> **Problem 1**
Decide whether each statement agrees with the epoll patch message: (a) the message is dated May 3, 2024; (b) when __ep_remove() runs concurrently with eventpoll_release_file(), it frees the epi; (c) the writer finds that much other code relies on the f_lock and dying logic. For each, answer yes or no and quote the deciding words.
> **Problem 2**
Go on with the epoll patch message from the point where it ends.

> **Document passage**
=-=-=-=-=

Re: [PATCH] epoll: try to be a _bit_ better about file lifetimes

From: Linus Torvalds
Date: Fri May 03 2024 - 17:34:13 EST


On Fri, 3 May 2024 at 14:24, Al Viro <viro@xxxxxxxxxxxxxxxxxx> wrote:
>
> Can we get to ep_item_poll(epi, ...) after eventpoll_release_file()
> got past __ep_remove()? Because if we can, we have a worse problem -
> epi freed under us.

Look at the hack in __ep_remove(): if it is concurrent with
eventpoll_release_file(), it will hit this code

spin_lock(&file->f_lock);
if (epi->dying && !force) {
spin_unlock(&file->f_lock);
return false;
}

and not free the epi.

But as far as I can tell, almost nothing else cares about the f_lock
and dying logic.

=-=-=-=-=

> **Listed records**
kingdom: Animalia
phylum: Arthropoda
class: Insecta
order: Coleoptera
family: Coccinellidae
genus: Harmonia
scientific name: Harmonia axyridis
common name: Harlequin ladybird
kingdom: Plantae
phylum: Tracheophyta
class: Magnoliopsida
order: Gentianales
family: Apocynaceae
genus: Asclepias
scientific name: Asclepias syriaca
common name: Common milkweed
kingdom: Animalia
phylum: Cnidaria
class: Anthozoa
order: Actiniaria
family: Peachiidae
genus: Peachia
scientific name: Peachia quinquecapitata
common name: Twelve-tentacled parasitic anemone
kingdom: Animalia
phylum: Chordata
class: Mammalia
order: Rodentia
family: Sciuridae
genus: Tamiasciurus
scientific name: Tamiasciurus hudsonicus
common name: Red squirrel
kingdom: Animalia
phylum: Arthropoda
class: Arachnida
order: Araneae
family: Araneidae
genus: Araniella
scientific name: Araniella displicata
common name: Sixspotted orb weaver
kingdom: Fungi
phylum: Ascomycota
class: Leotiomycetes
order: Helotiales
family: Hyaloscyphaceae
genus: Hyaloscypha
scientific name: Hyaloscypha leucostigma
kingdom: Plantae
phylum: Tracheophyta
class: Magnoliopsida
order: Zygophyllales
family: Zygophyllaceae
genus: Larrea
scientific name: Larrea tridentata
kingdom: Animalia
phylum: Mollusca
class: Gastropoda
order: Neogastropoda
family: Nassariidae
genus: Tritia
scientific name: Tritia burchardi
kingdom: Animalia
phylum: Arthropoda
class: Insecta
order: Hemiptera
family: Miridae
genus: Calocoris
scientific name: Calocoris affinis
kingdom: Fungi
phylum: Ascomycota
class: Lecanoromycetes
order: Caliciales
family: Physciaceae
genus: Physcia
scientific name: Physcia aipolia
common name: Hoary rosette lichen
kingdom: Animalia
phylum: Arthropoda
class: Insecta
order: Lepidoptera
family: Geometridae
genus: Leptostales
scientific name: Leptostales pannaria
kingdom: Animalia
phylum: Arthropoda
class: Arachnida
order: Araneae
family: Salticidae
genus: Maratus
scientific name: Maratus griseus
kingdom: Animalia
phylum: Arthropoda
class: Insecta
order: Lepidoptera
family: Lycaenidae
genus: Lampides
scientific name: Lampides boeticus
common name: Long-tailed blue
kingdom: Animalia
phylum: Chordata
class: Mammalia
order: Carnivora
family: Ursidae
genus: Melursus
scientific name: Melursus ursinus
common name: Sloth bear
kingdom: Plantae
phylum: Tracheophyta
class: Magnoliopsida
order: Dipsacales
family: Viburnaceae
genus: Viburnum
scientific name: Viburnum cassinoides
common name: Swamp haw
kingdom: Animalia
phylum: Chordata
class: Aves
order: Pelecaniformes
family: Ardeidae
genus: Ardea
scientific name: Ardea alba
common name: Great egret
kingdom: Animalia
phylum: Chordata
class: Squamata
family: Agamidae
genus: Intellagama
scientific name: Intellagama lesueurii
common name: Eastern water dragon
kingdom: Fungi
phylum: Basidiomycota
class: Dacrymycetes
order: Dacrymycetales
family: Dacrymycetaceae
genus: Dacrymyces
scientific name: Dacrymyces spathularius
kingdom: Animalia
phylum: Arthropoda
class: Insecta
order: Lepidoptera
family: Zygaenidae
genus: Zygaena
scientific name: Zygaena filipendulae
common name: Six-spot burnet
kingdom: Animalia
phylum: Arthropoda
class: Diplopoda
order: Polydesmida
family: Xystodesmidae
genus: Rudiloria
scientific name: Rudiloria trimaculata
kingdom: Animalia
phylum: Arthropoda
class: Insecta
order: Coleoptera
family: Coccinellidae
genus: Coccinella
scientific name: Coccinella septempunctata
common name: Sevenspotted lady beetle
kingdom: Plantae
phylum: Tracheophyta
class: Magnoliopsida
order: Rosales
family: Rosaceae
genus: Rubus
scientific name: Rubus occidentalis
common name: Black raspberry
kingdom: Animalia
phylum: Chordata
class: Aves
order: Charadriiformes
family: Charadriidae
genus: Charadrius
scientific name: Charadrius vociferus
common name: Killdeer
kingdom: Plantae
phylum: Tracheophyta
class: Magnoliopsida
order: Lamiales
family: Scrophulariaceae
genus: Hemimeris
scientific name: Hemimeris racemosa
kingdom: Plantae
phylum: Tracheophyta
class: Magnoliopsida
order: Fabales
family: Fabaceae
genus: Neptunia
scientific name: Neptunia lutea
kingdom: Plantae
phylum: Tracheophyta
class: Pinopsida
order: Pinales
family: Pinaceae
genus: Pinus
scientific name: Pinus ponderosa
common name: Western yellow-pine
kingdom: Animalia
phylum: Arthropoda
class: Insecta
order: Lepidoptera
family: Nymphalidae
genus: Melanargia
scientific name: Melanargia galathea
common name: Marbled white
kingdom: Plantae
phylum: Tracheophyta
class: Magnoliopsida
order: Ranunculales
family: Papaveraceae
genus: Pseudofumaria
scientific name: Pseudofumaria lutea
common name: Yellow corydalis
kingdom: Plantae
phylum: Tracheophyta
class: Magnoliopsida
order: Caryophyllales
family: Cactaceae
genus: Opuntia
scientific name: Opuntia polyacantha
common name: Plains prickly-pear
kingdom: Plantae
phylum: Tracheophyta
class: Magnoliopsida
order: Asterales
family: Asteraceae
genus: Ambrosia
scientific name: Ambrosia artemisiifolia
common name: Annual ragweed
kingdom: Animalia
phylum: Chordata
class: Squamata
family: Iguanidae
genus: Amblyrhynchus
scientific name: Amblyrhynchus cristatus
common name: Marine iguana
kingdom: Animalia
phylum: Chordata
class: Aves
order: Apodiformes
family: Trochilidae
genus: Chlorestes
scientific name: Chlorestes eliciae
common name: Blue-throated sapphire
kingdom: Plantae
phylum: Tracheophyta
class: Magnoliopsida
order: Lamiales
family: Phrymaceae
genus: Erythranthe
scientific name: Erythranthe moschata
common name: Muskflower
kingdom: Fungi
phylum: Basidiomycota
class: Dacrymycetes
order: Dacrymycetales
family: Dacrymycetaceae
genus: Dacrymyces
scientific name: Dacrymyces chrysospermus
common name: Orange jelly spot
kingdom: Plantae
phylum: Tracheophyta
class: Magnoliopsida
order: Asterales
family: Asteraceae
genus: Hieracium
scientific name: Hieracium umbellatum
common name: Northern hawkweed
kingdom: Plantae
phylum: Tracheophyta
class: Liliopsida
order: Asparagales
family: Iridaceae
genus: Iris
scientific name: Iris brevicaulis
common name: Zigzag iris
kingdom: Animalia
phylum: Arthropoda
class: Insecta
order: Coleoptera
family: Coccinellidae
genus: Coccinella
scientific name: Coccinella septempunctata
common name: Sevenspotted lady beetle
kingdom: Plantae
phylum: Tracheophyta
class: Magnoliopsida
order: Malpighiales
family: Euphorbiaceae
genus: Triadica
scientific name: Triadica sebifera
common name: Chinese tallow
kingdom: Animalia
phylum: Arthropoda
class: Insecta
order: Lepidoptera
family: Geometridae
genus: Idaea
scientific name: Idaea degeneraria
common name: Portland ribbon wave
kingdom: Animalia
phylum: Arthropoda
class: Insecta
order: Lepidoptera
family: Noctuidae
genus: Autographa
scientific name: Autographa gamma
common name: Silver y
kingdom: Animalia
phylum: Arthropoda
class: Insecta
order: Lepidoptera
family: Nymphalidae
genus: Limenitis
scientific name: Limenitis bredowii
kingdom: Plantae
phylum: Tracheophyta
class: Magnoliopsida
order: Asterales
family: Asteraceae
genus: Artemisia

=-=-=-=-=

> **Expected answer 1**
(a) Yes: "Date: Fri May 03 2024 - 17:34:13 EST"
(b) No: "and not free the epi."
(c) No: "But as far as I can tell, almost nothing else cares about the f_lock and dying logic."

> **Expected answer 2**
And in fact, I don't think doing

spin_lock(&file->f_lock);

is even valid in the places that look up file through "epi->ffd.file",
because the lock itself is inside the thing that you can't trust until
you've taken the lock...

So I agree with Kees about the use of "atomic_dec_not_zero()" kind of
logic - but it also needs to be in an RCU-readlocked region, I think.

I wish epoll() just took the damn file ref itself. But since it relies
on the file refcount to release the data structure, that obviously
can't work.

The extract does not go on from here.